La haute couture Chanel, c’est une petite centaine de clientes fidèles, et quelques autres un peu moins. Pour elles, la maison organise un second défilé, en plus de celui destiné à la presse. Ce sont de riches épouses ou héritières û la clientèle première de la haute couture û mais aussi des femmes d’affaires û la nouvelle clientèle de la haute couture. A celles qui n’ont pas pu venir, on envoie les photos, les cassettes vidéo ou on les invite à surfer sur le site de la maison. Le public est métissé : des Américaines, des Européennes, quelques Orientales et Sud-Américaines. Des Belges même.  » Certaines ne s’habillent qu’en haute couture, du moins chez nous, mais on ne va pas vérifier dans leurs garde-robes.  » La particularité de Chanel, c’est sans aucun doute son tailleur. L’emblème de la maison est réinterprété chaque saison par Karl Lagerfeld. Pour l’été 2005, il le taille dans un tweed scintillant et brodé. Le tweed adopte aussi la silhouette d’une petite robe-combinaison ou d’une veste aux manches suffisamment courtes pour laisser dépasser les poignées d’une blouse en satin. Chaque défilé Chanel commence par son lot de tailleurs et de petites robes.

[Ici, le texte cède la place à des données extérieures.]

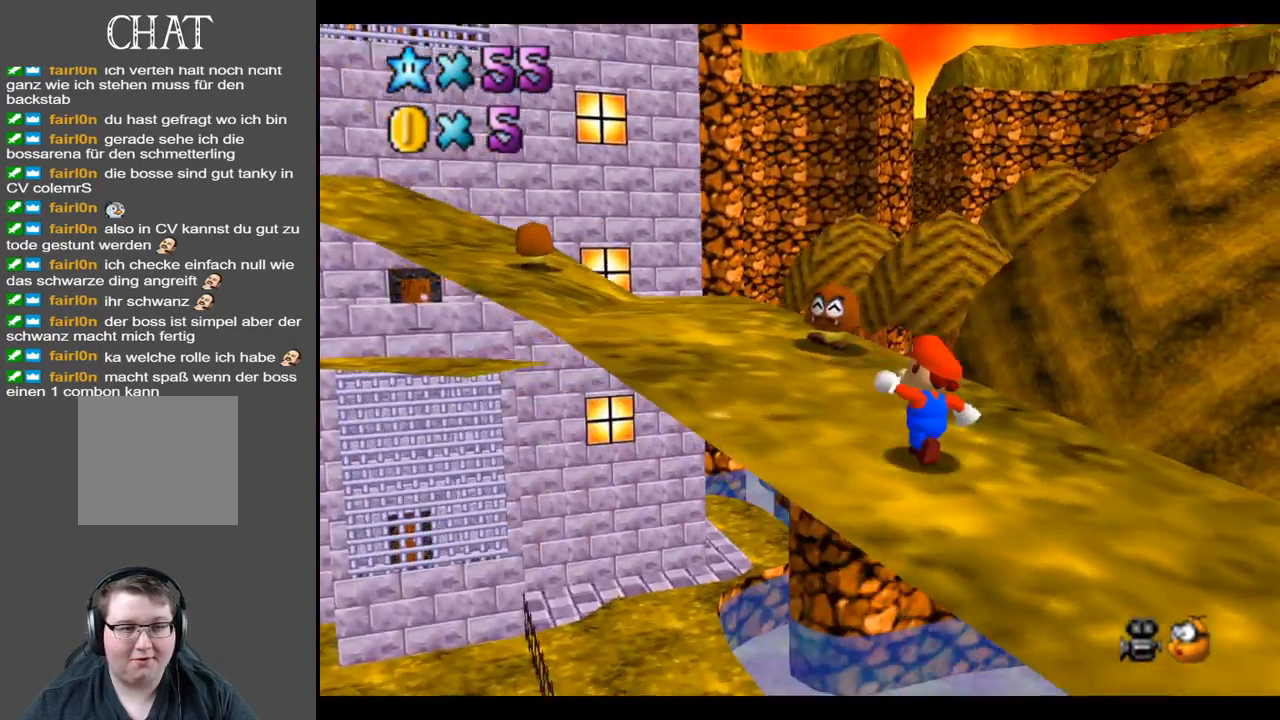
{"buttons": [], "left_stick": "up", "right_stick": "center", "events": [[150, "B", "down"], [267, "B", "up"], [400, "left_stick", "up"]]}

Du noir et blanc, presque invariablement. Et des modèles hypertravaillés, mais avec un luxe discret. Une réalité à mille lieues de l’image qu’a la haute couture aujourd’hui. Ce qui fait la différence d’un tailleur haute couture ? C’est d’abord ce sur-mesure au millimètre près. Chaque cliente possède un mannequin à ses mensurations. Ils sont précieusement conservés et demandent une trentaine de mesures. C’est sur eux qu’on va travailler le modèle en atelier avant les essayages. Mais ces tailleurs, ce sont aussi des boutons faits à la main et spécialement conçus pour le modèle, ce sont des broderies, ce sont des finitions parfaites. Un tailleur, comme une robe du soir, demande trois essayages. Et ce luxe-là n’est pas en dessous de 30 000 euros.  » Le vêtement le plus facile demande, au minimum, une centaine d’heures de travail en atelier. Le plus compliqué peut en nécessiter plus de huit cents, sans compter toutes les heures passées ensuite dans les ateliers de broderies.  »

L’esprit Dior

Chez Dior, même machine de l’exception et du rare. L’atelier flou et l’atelier tailleur réunissent septante personnes à l’année, et plus d’une centaine quand le rythme s’accélère. Le département haute couture, lui, affichait un chiffre d’affaires en hausse de 13,4 % en 2004. Catherine Rivière, transfuge de chez Chanel, travaille depuis huit ans comme directrice de la haute couture.  » Il faut bien se rendre compte que la haute couture, c’est un vestiaire complet.  » Pour preuve, cette collection Dior a commencé avec une armée de petits manteaux en technicolor, mais aussi des jupes et blousons en cuir. Inspiration très sixties et absolument portable.  » Les médias ont la fâcheuse habitude de ne montrer que l’exceptionnel et l’importable, continue Catherine Rivière. Nous avons accentué, chez Dior, ce côté spectaculaire mais, Dieu merci, nous avons une vraie clientèle !  » Le travail de John Galliano chez Dior est sans conteste celui qu’on qualifie le plus souvent d’importable. Pourtant, toutes les robes qui défilent sur le podium sont vouées à pouvoir être portées. Une véritable mécanique qui remet en cause le fonctionnement traditionnel du défilé. Ici, il s’agit de montrer l’essence d’une collection, quitte à la pousser à l’extrême. Reste aux ateliers à réinterpréter, a posteriori, cette collection pour la rendre portable. Tout en conservant son sens premier.  » Pour certains modèles, explique la directrice de la haute couture, c’est assez facile de voir comment ils vont évoluer des podiums à la vraie vie. Dans la dernière collection, l’exemple le plus flagrant est celui des robes avec un ventre de femme enceinte, en hommage à Joséphine de Beauharnais. Il suffit de supprimer ce volume pour que les robes en question prennent des proportions raisonnables.  » A côté de ces répétitions, une collection à part entière naît en s’inspirant du défilé. Catherine Rivière la baptise  » day wear « . Le principe ?  » Nous recréons une quinzaine de modèles, avec de nouveaux croquis que John valide. C’est une collection beaucoup plus accessible, avec un budget inférieur. Une robe de cocktail sera simplifiée, un col immense sera réduit, mais l’esprit est le même.  » Et l’esprit, c’est tout ce qui fait la différence.

En coulisses…

Chez Chanel, on explique que  » nous ne sommes pas des couturières. Ici, on vient choisir des robes dans une collection, un style, une saison. Si une cliente veut modifier un modèle, ce sera toujours en accord avec la création. Si on vient chez Chanel, c’est pour le style Chanel. Pas question d’avoir un tailleur vert pomme s’il a été présenté en noir et blanc. Même chose pour une robe noire, on ne la déclinera pas en blanc, tout au plus en bleu marine.  »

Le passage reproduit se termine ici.